■ PROBLEM TO WORK ON
Extend the forum thread about the vintage Christmas light flasher plug, picking up after its final post.

# Vintage plug thing-a-ma-jig



## 8V71 (Dec 23, 2011)

Wow! old Christmas lights flasher.


----------



## bigredc222 (Oct 23, 2007)

8V71 said:


> Wow! old Christmas lights flasher.


That was fast.
I thought about Christmas lights, but just as an overload, I didn't think about a flasher.

Thanks


----------



## drsparky (Nov 13, 2008)

In high school I put one on the move projector. It would start stop start stop. High entertainment for the 70s.


----------



## gnuuser (Jan 13, 2013)

ha ha ha yep christmas blinker 
Ive still got a couple in my shop still work too:laughing:


----------



## 480sparky (Sep 20, 2007)

I still use 'em in conjunction with an A19 lamp and ammeter to verify 120v circuits.

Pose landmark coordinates
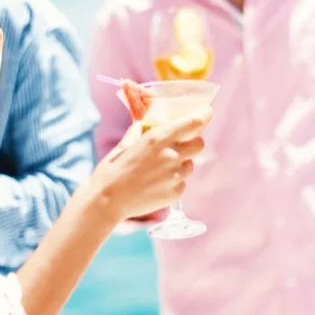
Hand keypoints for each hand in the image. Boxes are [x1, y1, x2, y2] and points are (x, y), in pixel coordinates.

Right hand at [88, 109, 211, 221]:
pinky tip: (155, 184)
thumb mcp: (126, 144)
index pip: (194, 122)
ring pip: (190, 165)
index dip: (204, 116)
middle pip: (200, 144)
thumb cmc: (112, 170)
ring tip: (158, 171)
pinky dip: (173, 182)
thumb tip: (145, 123)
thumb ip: (140, 132)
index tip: (207, 112)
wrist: (107, 201)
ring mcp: (176, 175)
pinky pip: (182, 182)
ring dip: (181, 164)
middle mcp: (171, 154)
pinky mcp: (176, 192)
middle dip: (192, 143)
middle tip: (179, 146)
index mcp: (158, 137)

■ ANSWER BOX
----------



## Big John (May 23, 2010)

I've never seen one a flasher like that, but I learned the button-flasher trick on one of these forums. Ended up making an industrial version some years ago that would toggle a 1kW space-heater element.


----------



## Dhfisher (May 6, 2011)

It called a "warp switch" this type of switch is used in the automotive industry today, these switches can be roughly timed. I am old enough to remember the switch that is pictured.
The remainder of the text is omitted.